Furthermore, if exports as a percentage of GDP is taken as an indicator of globalisation,
Henwood argues that Britain was only a little more globalised in 1992 than in
1913, the US was in a similar position and Mexico was more globalised in 1913
than in 1992 (Henwood, D. Left Business Observer, Jan 1996). This argument is
further corroborated by Robert Went's figures of exports and imports as a percentage
of Gross Domestic Product (GPD). They show that the arithmetic average of imports
and exports as a percentage of GDP for France, Germany, UK, The Netherlands,
USA and Japan has actually fallen between 1913 and 1994 from 42.6% to 39.5%.
Indeed, Japan's trade as a percentage of GDP went from 30.1% in 1913 to 14.6%
in 1994 . However,
trade figures are contentious. Went does point out the fact that the figures
do not take account of the service sector which has grown immensely but is not
included in trade figures, but when they are taken into account, as Irwin's
correction of the trade figures for the US show, the "export of tradables…
(from the US) has increased more strongly than figures would indicate" (Went, R. Globalization: Myths, Reality and Ideology, Internet).
There is a great deal of evidence that the production process is taking place
globally, whereby companies base different sections of the production process
in different countries. There has been a great expansion of 'transnational'
companies (TNCs), the Conference Board of New York's report on the world's top
100 economic units shows that the number of huge transnational companies on
this list has grown from 39 in 1980 to 47 in 1990 (Horsman and Marshall, 1994,
p.201). David Held states that "twenty thousand multinationals now account
for a quarter of world output and they account for 70% of world trade" (Held, D. Marxism Today, Nov. 1998). However, figures used by Hirst and Thompson
show that the growth of transnational companies doesn't necessarily represent
a qualitative growth in globalisation. Indeed the vast majority of TNCs are
not 'trans' national as their sales and assets remain in the parent country
eg. the percentage of US multinational companies (MNCs) to the US was 93% in
1987 and 79% in 1993. Similarly, the distribution of assets in parent country
stands at 81% and 77% respectively . Furthermore, data from the US Bureau of Economic
Analysis, an agency of the Department of Commerce, shows that the trade that
takes place within multinational companies might be anything but globalising.
Intrafirm trade in US multinationals accounted for more that one third of all
US exports of goods and over two fifths of US imports of goods .
As Henwood shows, using data from the US Commerce Department data, 'global'
intra-firm trade accounts for only 10% of US trade and has seen no significant
increase since 1982 . The collapse
of Bretton Woods in the 1970s led to the removal of national capital controls
and deregulation of the financial sector in the 1980s.
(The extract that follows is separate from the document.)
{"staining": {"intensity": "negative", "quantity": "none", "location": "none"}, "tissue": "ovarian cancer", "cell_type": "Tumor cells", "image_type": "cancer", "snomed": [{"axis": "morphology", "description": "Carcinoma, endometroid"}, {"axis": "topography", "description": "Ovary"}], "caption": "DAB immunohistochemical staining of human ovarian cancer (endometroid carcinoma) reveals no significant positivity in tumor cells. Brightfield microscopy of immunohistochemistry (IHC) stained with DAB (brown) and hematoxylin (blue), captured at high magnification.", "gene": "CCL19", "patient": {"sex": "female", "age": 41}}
Cross border assets held
by banks tripled from 1983 to 1993. But, at the same time, figures published in the Financial Times show
that capital mobility was substantially lower between 1990 and 1996 than between
1870 and 1930 (Financial Times Sept 21st 1998). Renato Riggiero points out that
world trade flows have increased fourteen fold since 1950 compared to a five
fold increase in world production. The ratio of trade to output is now 22% compared
to only 7% in the 1950s. Also that developing countries account for a quarter
of world trade as opposed to only one fifth in the early 1980s (Renato Riggiero,
address to the Norwegian Institute of International Affairs, March 1998). However,
admittedly international trade has grown fast - twice as fast as GNP during
the 1980s but FDI grew twice as fast as trade and hasn't included the majority
of developing countries. Although between the 1980s and 1995 FDI to OECD countries
fell from 95% of FDI outflows and 85% of FDI inflows, to 84% and 65% respectively,
this was largely due to the increases in China and East Asia rather than representing
a global increase.
Figures from the World Trade Organisation show that FDI has indeed increased
in developing countries, but this effected only some developed countries: "indeed,
ten developing countries received nearly 80% of the FDI going to developing
countries". Massive growth in foreign investment rates are nothing
new. Between 1875 and 1914, British domestic capital increased by 80% whereas
British investment abroad grew by three times that amount. There are a number
of theorists that claim that the process of globalisation of economics and culture
is facilitated by the growth and improvement in technology. Some claim that
aspects of globalisation are dependent on technology. Paul Kennedy asserts that
"without the vast increase in the power of computers, computer software,
satellites, fiber-optic cables and high speed electronic transfers, global markets
could not act as one" . The transformation of transport
and communications in recent decades has been astonishing. The speed and size
of transport have both drastically increased and the reduction in cost has allowed
more people to travel to more places more often than ever before. This process
has meant that time and space have both been reduced on earth and more people
meet more people of other nationalities and cultures than ever before with,
necessarily, more interaction and cultural familiarity.